I settled into a seat at a normal distance from Ostelle and started to eat. I kept waiting for a knock at the door, thinking maybe the president of Public would come, maybe President Yeast would want an explanation. Every paranormal at Public must have felt Lisabelle’s darkness magic roll through the forest. The battle must have shaken the foundations of the school.
Then there were the police, not to mention Averett.
The silence was deafening.
That night Keegan and Eighellie were determined to stay in the dorm with me. Ostelle was staying as well. After what had happened, none of us wanted to let her return to Airlee.
I didn’t want to point it out in case I jinxed it, but Ostelle was spending more and more time in my home. She and Eighellie had even started to become close. I liked having all of them there. If I knew where they were, I knew they were all right. Danger was flowing as fast as a river at Public. The more defenses we had for each other the better.
There were some simple truths I was forced to address. Paranormal Public was teeming with Hunters and had been for months.
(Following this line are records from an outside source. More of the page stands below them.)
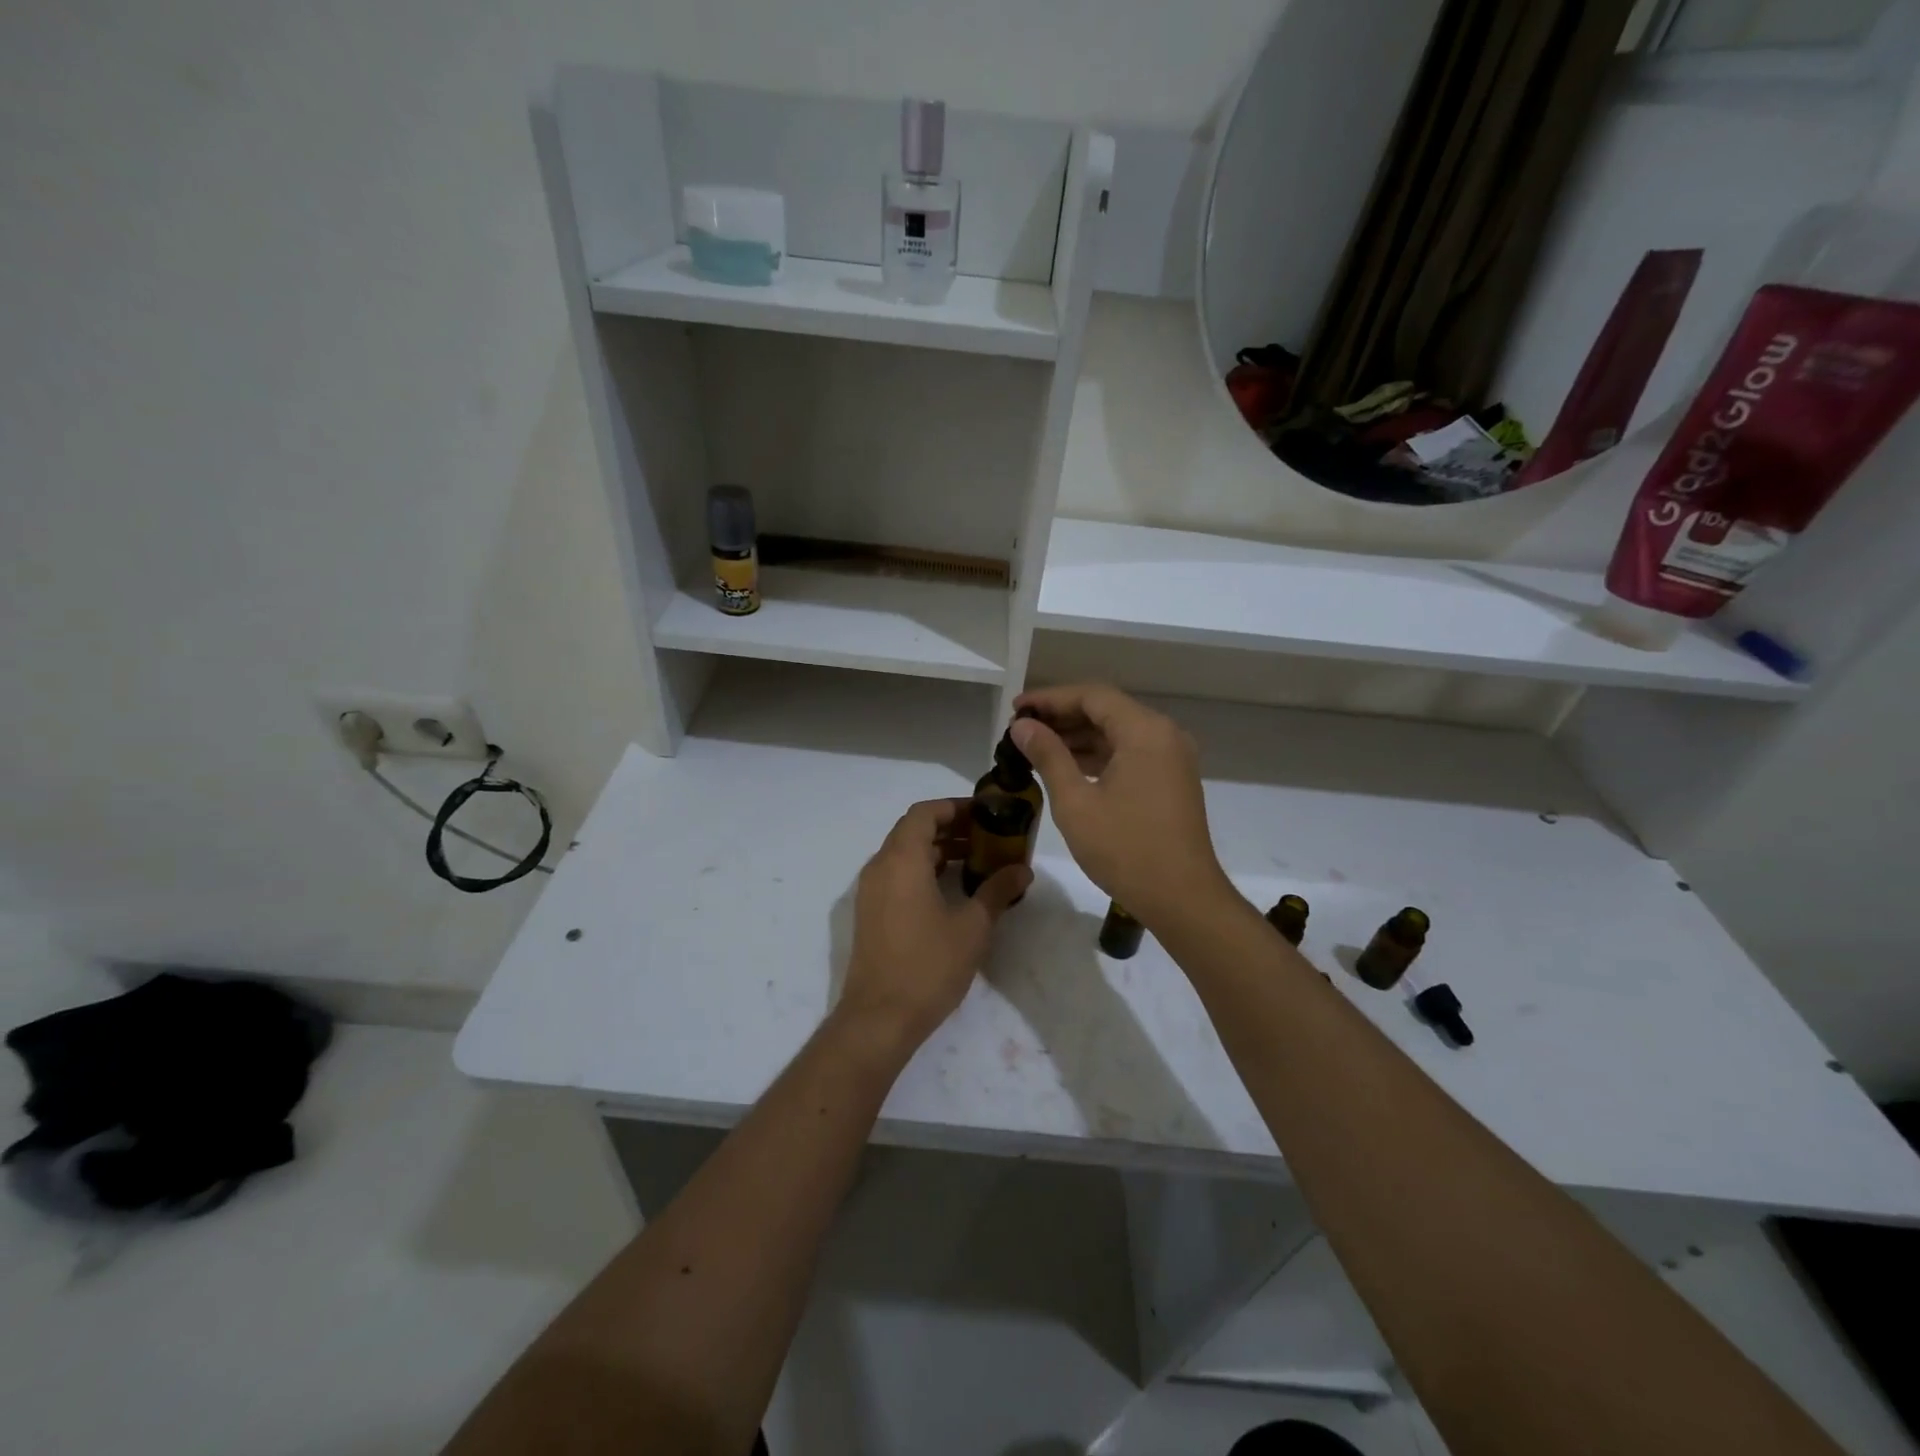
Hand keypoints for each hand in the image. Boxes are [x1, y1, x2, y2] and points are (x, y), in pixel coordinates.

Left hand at [838, 799, 1030, 1054]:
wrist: (879, 1018)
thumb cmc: (928, 966)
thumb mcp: (972, 927)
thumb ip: (997, 891)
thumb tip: (1022, 871)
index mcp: (902, 860)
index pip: (924, 813)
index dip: (954, 807)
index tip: (985, 814)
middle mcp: (880, 867)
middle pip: (913, 830)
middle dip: (950, 827)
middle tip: (987, 837)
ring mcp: (870, 891)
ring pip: (904, 853)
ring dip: (937, 850)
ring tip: (976, 861)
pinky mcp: (870, 913)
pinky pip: (896, 875)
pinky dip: (923, 870)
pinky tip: (952, 890)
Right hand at [1011, 685, 1230, 929]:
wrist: (1182, 898)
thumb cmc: (1125, 849)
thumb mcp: (1076, 802)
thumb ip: (1048, 756)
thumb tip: (1022, 726)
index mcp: (1145, 731)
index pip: (1092, 696)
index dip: (1050, 698)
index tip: (1016, 709)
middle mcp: (1164, 734)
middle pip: (1107, 710)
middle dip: (1062, 716)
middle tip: (1021, 728)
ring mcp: (1172, 758)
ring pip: (1118, 732)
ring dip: (1079, 736)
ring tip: (1036, 746)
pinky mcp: (1171, 779)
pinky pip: (1130, 752)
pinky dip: (1098, 754)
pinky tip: (1067, 767)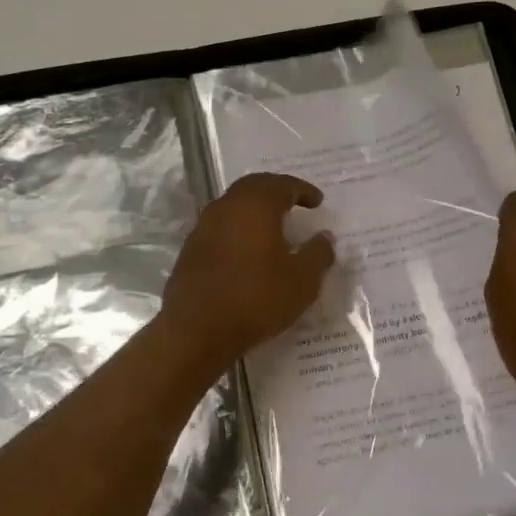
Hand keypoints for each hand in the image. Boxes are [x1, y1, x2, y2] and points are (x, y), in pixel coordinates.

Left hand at [161, 173, 335, 369]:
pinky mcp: (190, 249)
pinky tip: (247, 250)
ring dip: (254, 210)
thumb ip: (318, 254)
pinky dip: (238, 229)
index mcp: (256, 205)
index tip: (317, 201)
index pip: (282, 185)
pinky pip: (220, 227)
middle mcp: (227, 207)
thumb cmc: (257, 299)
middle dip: (275, 191)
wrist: (197, 330)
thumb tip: (325, 237)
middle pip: (253, 187)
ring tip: (272, 226)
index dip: (302, 190)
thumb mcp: (302, 281)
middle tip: (293, 203)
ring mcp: (204, 227)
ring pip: (233, 206)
The vampires had taken Beatrice away, and tomorrow I needed to go over to Cruor and find out exactly what was happening with her. There was a good chance she wasn’t even still alive. At the very least there was a good chance she was no longer at Public.
We spent the evening resting and the next morning swapping stories in Astra’s kitchen. At one point Ostelle said, “I can’t believe we let her just waltz around campus all semester.”
“New students come and go. Averett hated her all along. It makes sense that the only one who truly suspected her was another vampire,” I said.
Eighellie didn’t like that explanation any more than Ostelle did. They were careful to avoid looking each other, since we could all tell they agreed. “Still,” Eighellie said, “we should have been more
suspicious. Do you think she was the only Hunter here? Do you think the vampires would tell us if they found others?”
“No, and probably not,” I said.
I thought of Averett and wondered if she had been in touch with her cousin or his wife. I knew Averett thought she was on the side of the paranormals, but sometimes I wondered which paranormal side exactly she was on, since in reality the conflict was between one set of paranormals and another. Sometimes I thought she was on my side, but then I’d remember Queen Lanca’s fury at Lisabelle about Lough, and I became less certain.
“We need to pay a visit to the vampires, which is about the least exciting sentence I’ve ever said,” said Keegan.
“Right. That,” I said, glancing around the room. My body wanted rest, but I couldn’t rest until I had some answers. “Maybe they know where the Hunters are hiding in the woods.”
“They must be close,” said Keegan.
“If they’re getting onto Public grounds anyhow, what if they’re just hiding right on campus?” Ostelle asked. A bruise was blooming on her cheek, but I had given her some of the healing balm that Keller had made for me, and it seemed to be helping a little.
“I don’t think everyone involved in this is pretending to be a Public student,” said Eighellie.
“True. We’ve fought against real Hunters,” I agreed. “No, I think they have a place in the woods.”
“Now all we have to do is find it,” said Ostelle.
“Then everything will be fine,” said Keegan dryly.
I thought of the Cup. Under no circumstances could we allow the Hunters to possess all the artifacts.
“Let’s go to Cruor,” I said.
There was more to be done.
Approaching the formidable castle across a stinking swampy moat, we made for the front door of the vampire dorm
Unusually, a couple of vampires were standing outside. Neither of them looked surprised to see me.
“Averett?” I asked.
“She said to let you in. Not four of you,” said Michael, glaring.